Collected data
=== Section Start ===
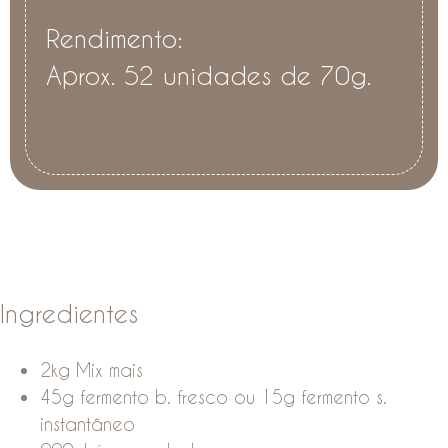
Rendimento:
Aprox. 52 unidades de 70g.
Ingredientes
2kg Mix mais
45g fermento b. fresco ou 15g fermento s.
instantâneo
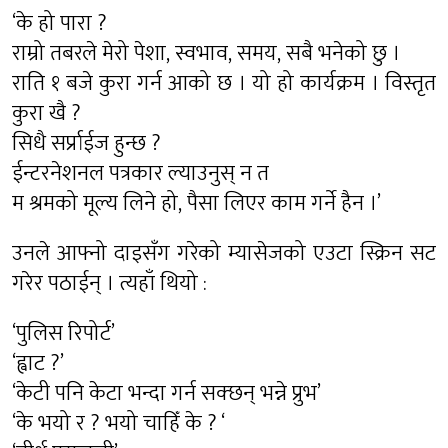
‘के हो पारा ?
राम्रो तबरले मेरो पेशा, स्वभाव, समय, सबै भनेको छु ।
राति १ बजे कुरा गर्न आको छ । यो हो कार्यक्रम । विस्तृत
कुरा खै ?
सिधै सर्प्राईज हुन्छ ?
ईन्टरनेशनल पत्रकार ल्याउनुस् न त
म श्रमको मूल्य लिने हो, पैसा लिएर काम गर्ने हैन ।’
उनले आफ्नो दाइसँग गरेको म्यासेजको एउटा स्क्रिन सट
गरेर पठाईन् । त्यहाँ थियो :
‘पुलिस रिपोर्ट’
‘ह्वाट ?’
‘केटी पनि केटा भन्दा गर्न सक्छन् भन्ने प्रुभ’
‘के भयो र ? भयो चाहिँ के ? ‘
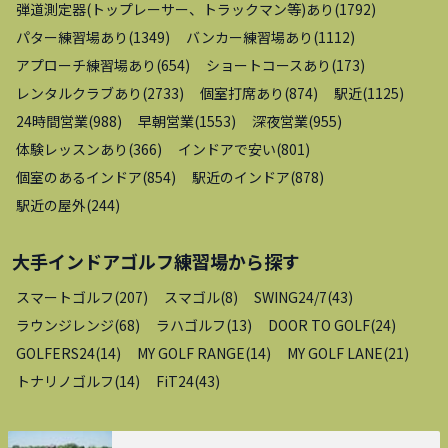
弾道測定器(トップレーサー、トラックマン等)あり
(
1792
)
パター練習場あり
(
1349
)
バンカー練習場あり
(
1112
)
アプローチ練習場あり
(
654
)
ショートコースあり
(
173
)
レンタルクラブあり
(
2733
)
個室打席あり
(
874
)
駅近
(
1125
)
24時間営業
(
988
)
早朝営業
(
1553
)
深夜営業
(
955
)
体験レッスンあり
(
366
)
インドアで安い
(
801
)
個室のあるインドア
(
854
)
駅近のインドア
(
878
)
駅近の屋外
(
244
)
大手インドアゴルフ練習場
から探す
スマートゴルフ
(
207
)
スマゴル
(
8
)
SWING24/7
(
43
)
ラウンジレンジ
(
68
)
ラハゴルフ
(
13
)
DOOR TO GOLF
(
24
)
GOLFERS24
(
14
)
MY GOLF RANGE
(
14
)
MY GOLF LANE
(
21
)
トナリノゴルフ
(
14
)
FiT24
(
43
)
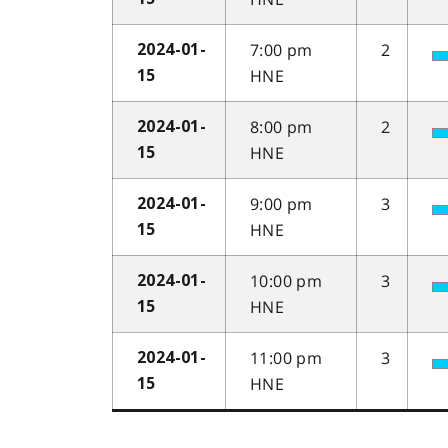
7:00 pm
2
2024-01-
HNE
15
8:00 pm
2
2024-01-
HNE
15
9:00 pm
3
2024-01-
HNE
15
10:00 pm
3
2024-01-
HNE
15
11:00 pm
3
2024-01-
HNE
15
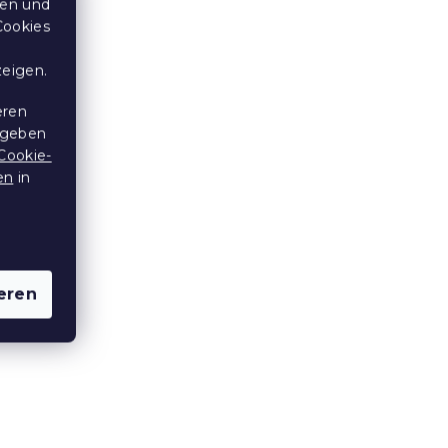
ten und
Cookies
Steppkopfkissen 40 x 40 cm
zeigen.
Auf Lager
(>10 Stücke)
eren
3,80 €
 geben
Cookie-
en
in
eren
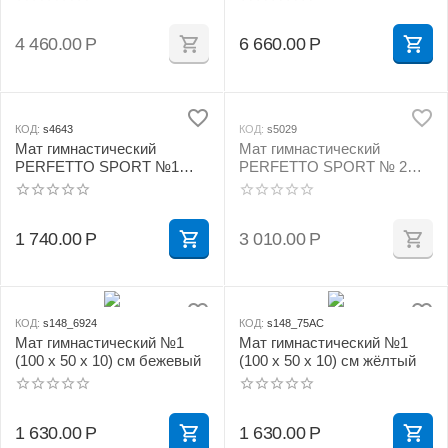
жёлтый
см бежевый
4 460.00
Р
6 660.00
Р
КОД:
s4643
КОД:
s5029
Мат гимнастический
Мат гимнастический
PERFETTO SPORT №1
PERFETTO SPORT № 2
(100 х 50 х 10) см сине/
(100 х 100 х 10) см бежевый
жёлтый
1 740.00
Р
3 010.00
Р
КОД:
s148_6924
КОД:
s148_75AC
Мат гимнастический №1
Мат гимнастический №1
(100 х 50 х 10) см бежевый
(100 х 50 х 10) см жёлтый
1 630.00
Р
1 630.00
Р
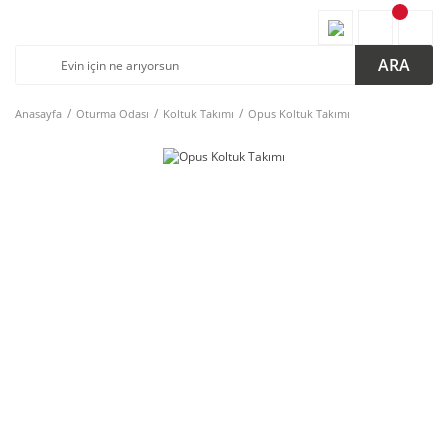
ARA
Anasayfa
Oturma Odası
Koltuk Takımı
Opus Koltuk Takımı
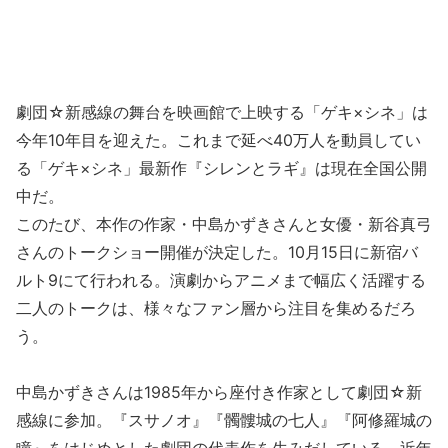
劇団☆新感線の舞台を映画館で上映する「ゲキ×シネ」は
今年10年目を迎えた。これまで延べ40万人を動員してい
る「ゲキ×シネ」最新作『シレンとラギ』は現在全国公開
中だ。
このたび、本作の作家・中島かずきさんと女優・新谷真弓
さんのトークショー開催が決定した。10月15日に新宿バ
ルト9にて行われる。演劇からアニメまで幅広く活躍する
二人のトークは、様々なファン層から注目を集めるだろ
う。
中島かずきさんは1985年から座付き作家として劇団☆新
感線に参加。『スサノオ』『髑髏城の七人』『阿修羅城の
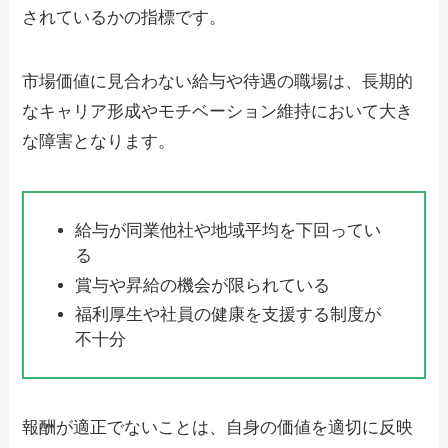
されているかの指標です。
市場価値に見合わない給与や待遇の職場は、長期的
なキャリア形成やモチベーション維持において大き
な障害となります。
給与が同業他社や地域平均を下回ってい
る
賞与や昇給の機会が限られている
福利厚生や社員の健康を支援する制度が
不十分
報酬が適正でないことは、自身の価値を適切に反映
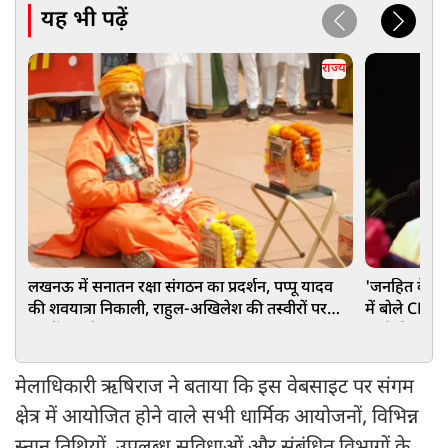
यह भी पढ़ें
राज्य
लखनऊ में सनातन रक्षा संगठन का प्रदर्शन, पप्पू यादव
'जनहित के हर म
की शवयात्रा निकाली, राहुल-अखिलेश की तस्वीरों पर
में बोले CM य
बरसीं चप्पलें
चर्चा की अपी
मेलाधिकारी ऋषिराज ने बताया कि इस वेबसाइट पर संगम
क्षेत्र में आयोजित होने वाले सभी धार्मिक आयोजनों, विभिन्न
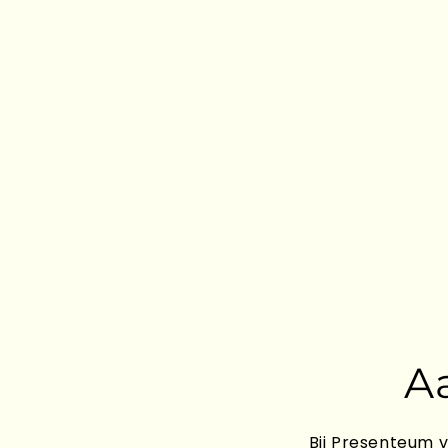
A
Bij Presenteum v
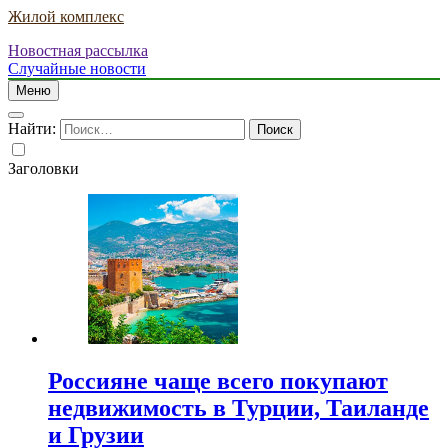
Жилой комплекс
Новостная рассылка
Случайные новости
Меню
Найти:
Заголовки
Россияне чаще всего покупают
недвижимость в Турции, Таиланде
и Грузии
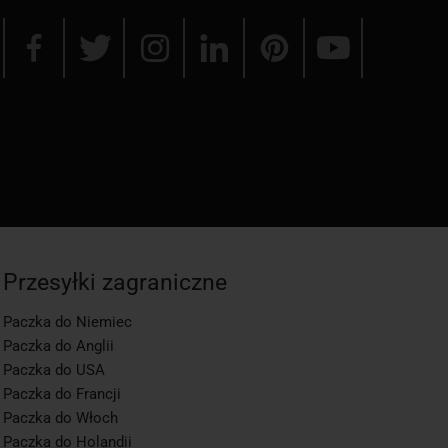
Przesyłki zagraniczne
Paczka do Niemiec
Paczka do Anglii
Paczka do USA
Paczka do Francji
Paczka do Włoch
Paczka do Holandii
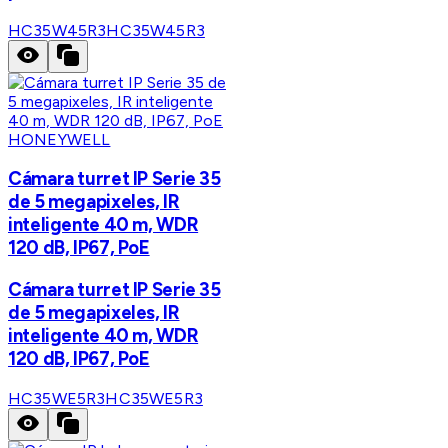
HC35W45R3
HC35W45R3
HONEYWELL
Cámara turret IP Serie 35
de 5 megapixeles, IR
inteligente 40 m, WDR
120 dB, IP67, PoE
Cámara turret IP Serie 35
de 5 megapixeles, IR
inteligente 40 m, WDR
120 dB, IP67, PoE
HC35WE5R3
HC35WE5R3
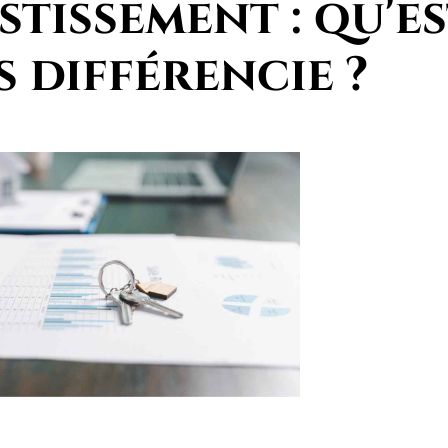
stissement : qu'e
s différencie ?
=== Section End ===
*What is needed*: Retype the text of every item above line for line, leaving out the pictures.

*Written answer*:
Rendimento:
Aprox. 52 unidades de 70g.
Ingredientes
2kg Mix mais
45g fermento b. fresco ou 15g fermento s.
instantâneo
‘के हो पारा ?
राम्रो तबरले मेरो पेशा, स्वभाव, समय, सबै भनेको छु ।
राति १ बजे कुरा गर्न आको छ । यो हो कार्यक्रम । विस्तृत
कुरा खै ?
सिधै सर्प्राईज हुन्छ ?
ईन्टरनेशनल पत्रकार ल्याउनुस् न त
म श्रमको मूल्य लिने हो, पैसा लिएर काम गर्ने हैन ।’
उनले आफ्नो दाइसँग गरेको म्यासेजको एउटा स्क्रिन सट
गरेर पठाईन् । त्यहाँ थियो :
‘पुलिस रिपोर्ट’
‘ह्वाट ?’
‘केटी पनि केटा भन्दा गर्न सक्छन् भन्ने प्रुभ’
‘के भयो र ? भयो चाहिँ के ? ‘
弾道測定器(トップレーサー、トラックマン等)あり
(
1792
)
パター練習場あり
(
1349
)
バンカー練習場あり
(
1112
)
アプローチ練習場あり
(
654
)
ショートコースあり
(
173
)
レンタルクラブあり
(
2733
)
個室打席あり
(
874
)
駅近
(
1125
)
24時間営業
(
988
)
早朝営業
(
1553
)
深夜営業
(
955
)
体験レッスンあり
(
366
)
インドアで安い
(
801
)
個室のあるインドア
(
854
)
駅近のインドア
(
878
)
駅近の屋外
(
244
)
大手インドアゴルフ練習場
から探す
スマートゴルフ
(
207
)
スマゴル
(
8
)
SWING24/7
(
43
)
ラウンジレンジ
(
68
)
ラハゴルフ
(
13
)
DOOR TO GOLF
(
24
)
GOLFERS24
(
14
)
MY GOLF RANGE
(
14
)
MY GOLF LANE
(
21
)
トナリノゴルフ
(
14
)
FiT24
(
43
)
7:00 pm
2
2024-01-
HNE
15
8:00 pm
2
2024-01-
HNE
15
9:00 pm
3
2024-01-
HNE
15
10:00 pm
3
2024-01-
HNE
15
11:00 pm
3
2024-01-
HNE
15
ten und
Cookies
Steppkopfkissen 40 x 40 cm
zeigen.
Auf Lager
(>10 Stücke)
eren
3,80 €
 geben
Cookie-
en
in
eren
жёлтый
см бежевый
4 460.00
Р
6 660.00
Р
КОД:
s4643
КОД:
s5029
Мат гимнастический
Мат гимнастический
PERFETTO SPORT №1
PERFETTO SPORT № 2
(100 х 50 х 10) см сине/
(100 х 100 х 10) см бежевый
жёлтый
1 740.00
Р
3 010.00
Р
КОД:
s148_6924
КОД:
s148_75AC
Мат гимнастический №1
Мат гимнастический №1
(100 х 50 х 10) см бежевый
(100 х 50 х 10) см жёлтый
1 630.00
Р
1 630.00
Р
ARA
Anasayfa
Oturma Odası
Koltuk Takımı
Opus Koltuk Takımı
劇団☆新感線の舞台を映画館で上映する「ゲキ×シネ」は
今年10年目を迎えた。これまで延べ40万人を動員してい
る「ゲキ×シネ」最新作『シレンとラギ』は現在全国公開
中だ。
このたび、本作の作家・中島かずきさんと女優・新谷真弓
さんのトークショー開催が決定した。10月15日に新宿バ
ルト9にて行われる。演劇からアニメまで幅広く活躍する
二人のトークは、様々なファン層から注目を集めるだろ
う。
中島かずきさんは1985年から座付き作家として劇団☆新
感線に参加。『スサノオ』『髑髏城の七人』『阿修羅城の
されているかの指標です。
市場価値に見合わない給与や待遇の職場は、長期的
なキャリア形成やモチベーション維持において大き
な障害となります。
給与が同業他社や地域平均を下回ってい
る
賞与や昇給の機会が限られている
福利厚生や社員の健康を支援する制度が
不十分
報酬が適正でないことは、自身の価値を適切に反映
यह भी पढ़ें
राज्य
लखनऊ में सनातन रक्षा संगठन का प्रदर्शन, पप्पू यादव
'जनहित के हर म
की शवयात्रा निकाली, राहुल-अखिलेश की तस्वीरों पर
में बोले CM य
बरसीं चप्पलें
चर्चा की अपी
मेलाधिकारी ऋषिराज ने बताया कि इस वेबसाइट पर संगम
क्षेत्र में आयोजित होने वाले सभी धार्मिक आयोजनों, विभिन्न
A
Bij Presenteum v
Жилой комплекс
Новостная рассылка
Случайные новости
Меню
Найти:
Заголовки
Россияне чаще всего покупают
недвижимость в Турции, Таиланде
и Грузии
Przesyłki zagraniczne
Paczka do Niemiec
Paczka do Anglii
Paczka do USA
Paczka do Francji
Paczka do Włoch
Paczka do Holandii
HC35W45R3
HC35W45R3
HONEYWELL
Cámara turret IP Serie 35
de 5 megapixeles, IR
inteligente 40 m, WDR
120 dB, IP67, PoE
Cámara turret IP Serie 35
de 5 megapixeles, IR
inteligente 40 m, WDR
120 dB, IP67, PoE
HC35WE5R3
HC35WE5R3
stissement : qu'e
s différencie ?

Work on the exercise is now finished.